Au ciel, deux lunes sœurs se disputent l'espace, jetant leur clarté sur des bannières déchiquetées.
Devant les Falaises des Nuages, le vent gémit,
et les lanternes de la Forteresse Yuan éclairent les armures d'acier.
Xuanling voltige, gracieux, sur la longue digue.
À travers mille portes, des myriades de foyers s'évanouissent.
Qui donc s'engage sur la route de Mengzhou ?
Qui demeure en retrait, refusant d'abandonner ?
J'ai cru revivre cette nuit vieille de cent ans : les soldats, résolus, campés devant la forteresse ; le peuple, s'arrachant à sa terre natale ; les mères, berçant leurs tout-petits contre elles ; les pères, retenant la main de leurs fils.
Les uns sont peut-être partis pour ne jamais revoir les Terres de Xuanfang, tandis que les autres ont refusé l'exode, préférant y laisser leur vie sur cette terre qui les avait nourris.
…
Tandis que les roulements de tambour s'amplifiaient, le chœur, sur scène, atteignit enfin son paroxysme :
« Mille tours s’écroulent, creusant la terre de gouffres sans fond ;
Cent ponts volent en éclats, ouvrant au ciel une plaie béante.
Sous la pluie de feu de Xuanfang, la lune se voile de cendres,
Et les hurlements de dix mille âmes font tressaillir les steppes dévastées. »

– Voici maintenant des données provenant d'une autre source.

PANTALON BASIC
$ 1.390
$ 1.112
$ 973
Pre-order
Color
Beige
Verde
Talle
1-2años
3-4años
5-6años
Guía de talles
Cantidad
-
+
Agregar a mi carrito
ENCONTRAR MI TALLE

Mais soudain, toutes les voix se sont tues.
L'instant d'après, une voix de femme, claire et nette, s'est élevée seule :
« Les remparts de la Forteresse Yuan restent inachevés.
Les mécanismes de la cité ne sont que poussière.
Xuanling y contemplait jadis,
Les enfants chassant les lanternes,
Les vieux écoutant le crépuscule.
Hier, mille foyers tièdes ,
Ce soir, dix mille dépouilles froides. »
Son doux fredonnement s'effaça, tel un éclair silencieux — l'air se figea autour de nous, et nos cœurs en furent retournés.
Enfin, le chœur reprit peu à peu, offrant à cette nuit une longue coda qui s'attardait.
« Xuanling chute, et l'abîme s'éveille.
D'innombrables Tacets-Discords se fondent dans les ténèbres.
Les ossements fidèles d'une cité, enfouis dans la nuit sans fin ;
une demi-lune solitaire luit sur la cour déserte. »
…
Post-scriptum à la fin du texte :
Lorsque j'achevai ce texte, je venais tout juste de rentrer à Mengzhou, de retour du village de Xianling. Pourtant, aujourd'hui, ce voyage remonte déjà à plus de dix ans.
Encore aujourd'hui, je garde en mémoire les mots des anciens du village, au soir de cette veillée : si jamais vous entendez des pépiements de moineaux au cœur de la nuit, ne vous y trompez pas ; ce n'est pas le vent, mais les moineaux de Xuanling qui, du fond de l'abîme, tournent leurs regards vers cette terre.